Poor SIL to be probably thinks the OP will turn up at the wedding with the SDs in bridesmaid dresses.

She's probably worried that when the minister asks if anyone has any objections to the wedding, the OP will jump to her feet and shout, "Yes! Well, not really, but I'd just like to take this opportunity to introduce you all to my partner and his daughters!"

Grin
isadoradancing123 · 03/06/2018 19:27

You were totally in the wrong, which part of the no did you not understand

BoneyBackJefferson · 03/06/2018 19:27

ThePlanetGoesOnBeingRound3

Did you miss the bit where they compromised and said that the partner could go?

boilerhouse2007 · 03/06/2018 19:28

''Don't be ridiculous. Teenaged girls witnessing a grown woman flouncing and crying because she saw strange faces at her big announcement - I would have killed myself laughing about it at their age.''

You are on mn remember-the site of huge high moral standards and ANY questionable behaviour you are going to hell.

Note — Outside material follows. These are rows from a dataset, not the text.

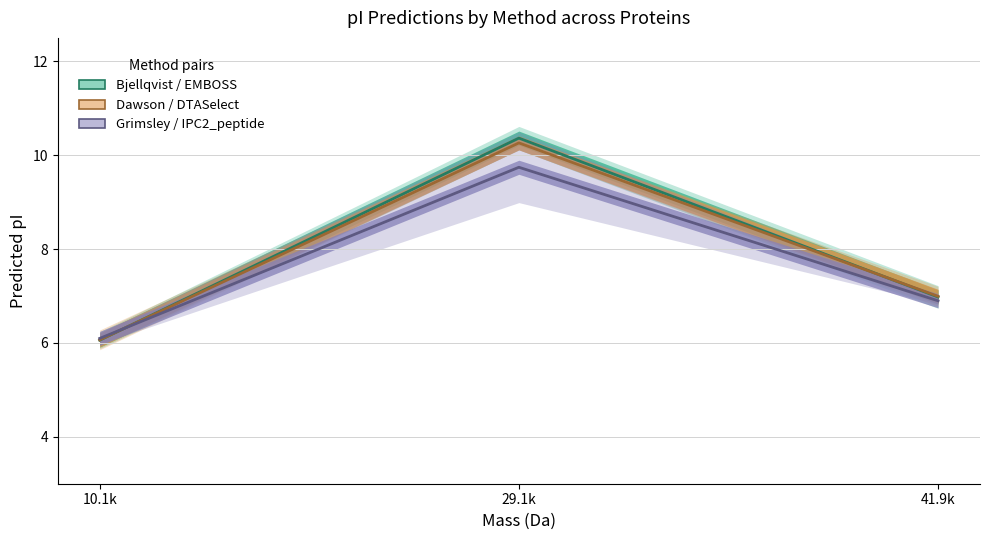

Reading left to right, list all the values displayed in this chart.

EMBOSS / Bjellqvist: 6.1	10.4	7.0
Dawson / DTASelect: 6.1	10.3	7.0
IPC2_peptide / Grimsley: 6.1	9.7	6.9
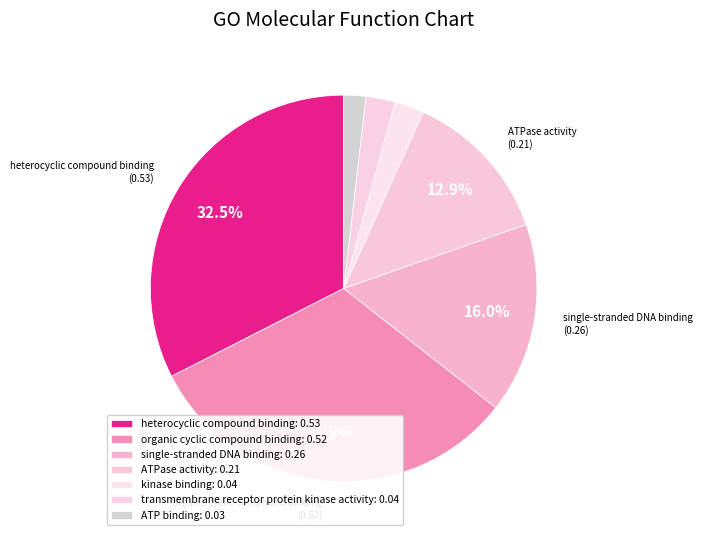

To the nearest percent, what is the combined percentage of transmembrane receptor protein kinase activity and heterocyclic compound binding?

35%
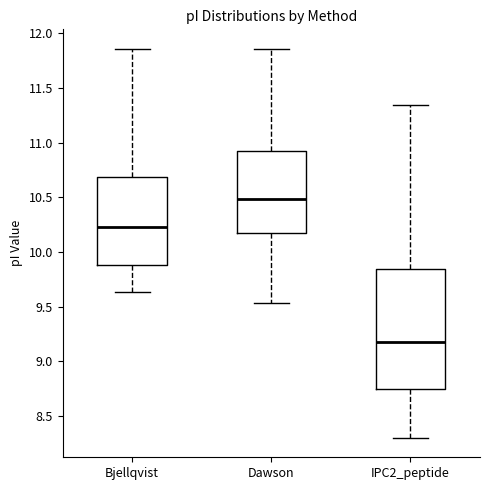

Reading left to right, transcribe this box plot: for each box, give where its median line is, the range the box spans, and where its two whiskers end, as read against the y-axis. The values are not printed on the chart, so give them approximately, as read against the axis.

Bjellqvist: median 10.25, box 9.90 to 10.70, whiskers 9.65 to 11.85
Dawson: median 10.50, box 10.15 to 10.90, whiskers 9.55 to 11.85
IPC2_peptide: median 9.20, box 8.75 to 9.85, whiskers 8.30 to 11.35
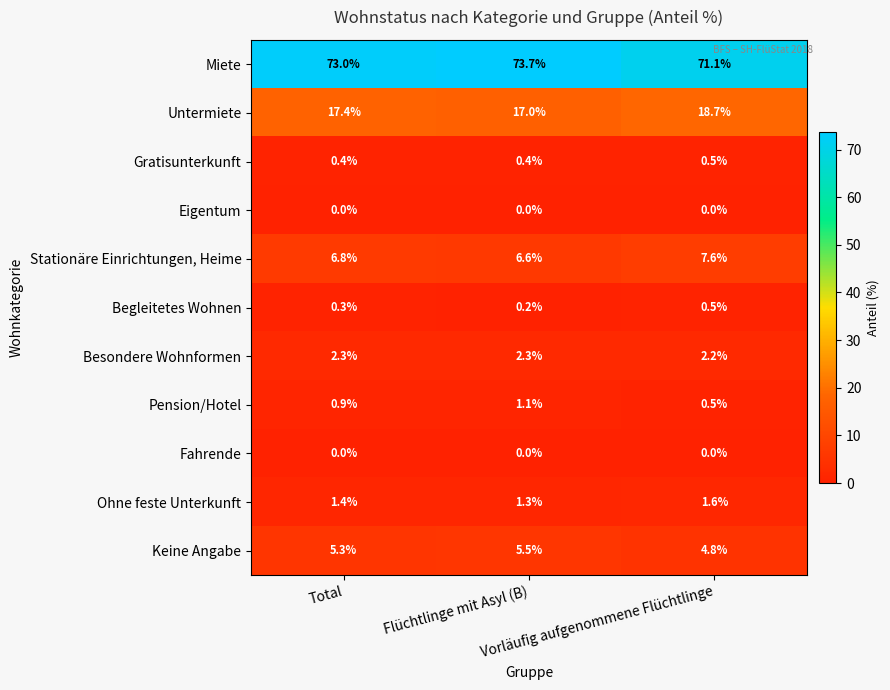

Which series changed the most between Total and Vorläufig aufgenommene Flüchtlinge?

Miete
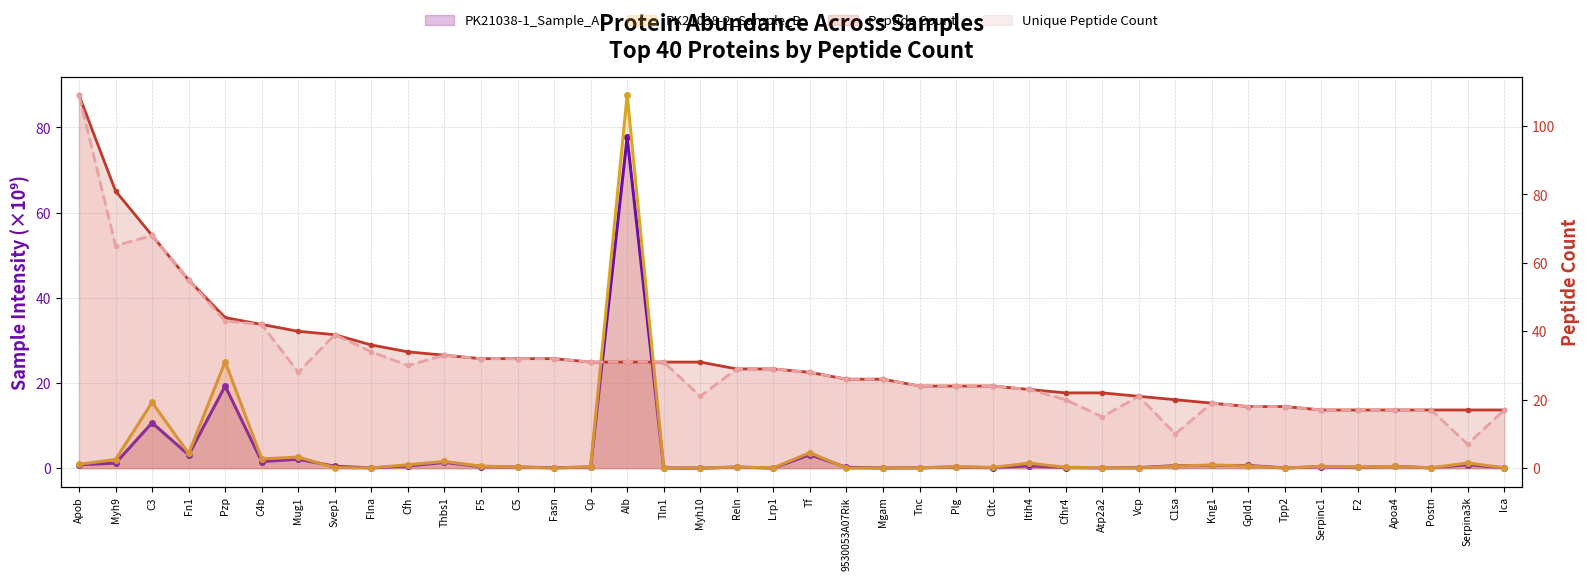

Reading right to left, transcribe all the data shown in this chart.

PK21038-1_Sample_A: 0.1	0.8	0.1	0.4	0.2	0.3	0.0	0.6	0.6	0.6	0.1	0.1	0.1	0.6	0.1	0.3	0.1	0.1	0.2	3.2	0.0	0.3	0.0	0.0	77.7	0.2	0.1	0.2	0.4	1.4	0.5	0.0	0.4	2.1	1.5	19.3	3.1	10.6	1.2	0.8
PK21038-2_Sample_B: 0.1	1.2	0.1	0.4	0.3	0.4	0.0	0.5	0.7	0.5	0.0	0.1	0.2	1.2	0.2	0.3	0.1	0.1	0.0	3.6	0.1	0.2	0.0	0.0	87.6	0.3	0.0	0.3	0.5	1.6	0.8	0.1	0.1	2.6	2.2	25.0	3.4	15.4	2.0	0.9
Peptide Count: 17.0	17.0	17.0	17.0	17.0	17.0	18.0	18.0	19.0	20.0	21.0	22.0	22.0	23.0	24.0	24.0	24.0	26.0	26.0	28.0	29.0	29.0	31.0	31.0	31.0	31.0	32.0	32.0	32.0	33.0	34.0	36.0	39.0	40.0	42.0	44.0	55.0	68.0	81.0	109.0
Unique Peptide Count: 17.0	7.0	17.0	17.0	17.0	17.0	18.0	18.0	19.0	10.0	21.0	15.0	20.0	23.0	24.0	24.0	24.0	26.0	26.0	28.0	29.0	29.0	21.0	31.0	31.0	31.0	32.0	32.0	32.0	33.0	30.0	34.0	39.0	28.0	42.0	43.0	55.0	68.0	65.0	109.0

If you kiss a boy before you are married you an immoral slut and if you have ever said 1 bad thing about another person you are Hitler, if you ever dare raise your voice at your child you are an unfit parent....

starryeyed19 · 03/06/2018 19:28

Also, I don't really have any experience of this but if the partner has his daughters this weekend, why is he not doing something just with them? Is it usual for him to have his partner around too?

Helloisitteaurlookingfor · 03/06/2018 19:28

Is this a reverse?

If not, OP, you were told repeatedly not to come and then you did. The fact they were so insistent would make me feel something more was going on than just the meal and so you should just go with their wishes. But noooo you had to do what you wanted anyway.